_WHAT IS EXPECTED_
Transcribe every line of text in the items below without alteration, leaving the pictures out of your answer.

_RECORD SET_
▶

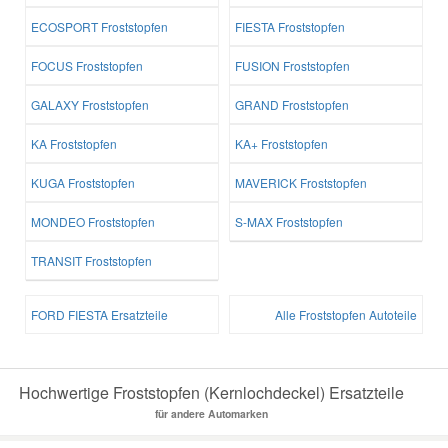
ECOSPORT Froststopfen
FIESTA Froststopfen
FOCUS Froststopfen
FUSION Froststopfen
GALAXY Froststopfen
GRAND Froststopfen
KA Froststopfen
KA+ Froststopfen
KUGA Froststopfen
MAVERICK Froststopfen
MONDEO Froststopfen
S-MAX Froststopfen
TRANSIT Froststopfen
FORD FIESTA Ersatzteile
Alle Froststopfen Autoteile
Hochwertige Froststopfen (Kernlochdeckel) Ersatzteile
für andere Automarken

◀

_RESPONSE AREA_
ECOSPORT Froststopfen
FIESTA Froststopfen
FOCUS Froststopfen
FUSION Froststopfen
GALAXY Froststopfen
GRAND Froststopfen
KA Froststopfen
KA+ Froststopfen
KUGA Froststopfen
MAVERICK Froststopfen
MONDEO Froststopfen
S-MAX Froststopfen
TRANSIT Froststopfen
FORD FIESTA Ersatzteile
Alle Froststopfen Autoteile
Hochwertige Froststopfen (Kernlochdeckel) Ersatzteile
für andere Automarken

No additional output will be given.